Find the string "splitc_main" to examine the main procedure. The fish are spread among the processors in a spread array allocated by
fish_t *spread fishes = all_spread_malloc(NFISH, sizeof(fish_t));Here fish_t is a struct (defined near the top of the file) containing the position, velocity and mass of a fish, and NFISH = 10000 is a constant. The next line
int num_fish = my_elements(NFISH)uses an intrinsic function to return the number of fish stored on the local processor. Then
fish_t *fish_list = (fish_t *)&fishes[MYPROC];provides a local pointer to the beginning of the local fish. In other words, the local fish are stored from address fish_list to fish_list + num_fish*sizeof(fish_t) -1.
The rest of the main routine calls
all_init_fish (num_fish, fish_list) to initialize the local fish, all_do_display(num_fish, fish_list) to display the local fish periodically, and all_move_fish (num_fish, fish_list, dt, &max_acc, &max_speed, &sum_speed_sq) to move the local fish and return their maximum acceleration, etc.The global reduction operation
max_acc = all_reduce_to_all_dmax(max_acc);reduces all the local maximum accelerations to a global maximum. The other two all_reduce_to_all calls are analogous.

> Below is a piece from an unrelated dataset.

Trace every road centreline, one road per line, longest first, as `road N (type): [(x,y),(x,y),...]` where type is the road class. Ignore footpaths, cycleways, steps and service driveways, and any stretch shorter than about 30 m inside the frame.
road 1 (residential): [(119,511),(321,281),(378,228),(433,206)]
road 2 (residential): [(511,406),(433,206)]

all_init_fish() does purely local work, so let us next examine all_do_display. This routine first declares a spread pointer map, and then calls
map = all_calculate_display(num_fish, fish_list);to compute the 2D image of the fish in a spread array and return a spread pointer to it in map. The map is displayed by calling
all_display_fish(map);to pass the map to the host (which handles the X-window display), doing a barrier to make sure all the processors have passed their data to the host, and then having only processor 0 display the data via
on_one {X_show();}
all_calculate_display works as follows. on the first call, a spread array of size DISPLAY_SIZE-by-DISPLAY_SIZE (256-by-256) is allocated, with map pointing to it. The statements
for_my_1d(i, DISPLAY_SIZE*DISPLAY_SIZE) { map[i] = 0; /* blue */ } barrier();have each processor initialize its local entries of the spread array to 0 (blue water, i.e. no fish). The Split-C macro for_my_1d loops over just those values of i from 0 to DISPLAY_SIZE*DISPLAY_SIZE-1 such that map[i] is stored locally.

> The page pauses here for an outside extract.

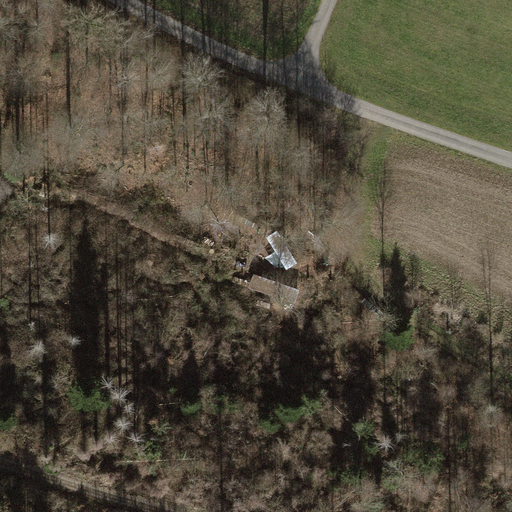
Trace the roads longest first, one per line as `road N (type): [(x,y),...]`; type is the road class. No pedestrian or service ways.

The next loop loops over all locally stored fish, computes the scaled coordinates (x_disp,y_disp) of each fish, where 0 <= x_disp , y_disp < DISPLAY_SIZE, and atomically adds 1 to map[x_disp,y_disp] to indicate the presence of a fish at that location (we use poetic license here by addressing map as a 2D array, whereas the code addresses it as a 1D array). The final all_atomic_sync waits until all the processors have finished updating map.
After all_calculate_display returns in all_do_display, map contains an image of the current fish positions, with map[x_disp,y_disp] containing the number of fish at scaled location (x_disp,y_disp). Next, all_do_display calls all_display_fish(map) to transfer the data to the host. The first time all_display_fish is called it has processor 0 initialize the X-window interface, allocates a spread array called old_map to keep a copy of the map from the previous time step, and initializes old_map to 0 (empty). Then, all_display_fish has each processor compare the part of map it owns to the corresponding part of old_map, which it also owns, and if they differ it transfers the new map data to the host for X-window display. This minimizes the number of messages the host has to handle, a serial bottleneck. Finally, map is copied to old_map for the next step.
Procedure all_move_fish does all the work of moving the fish, and is purely local.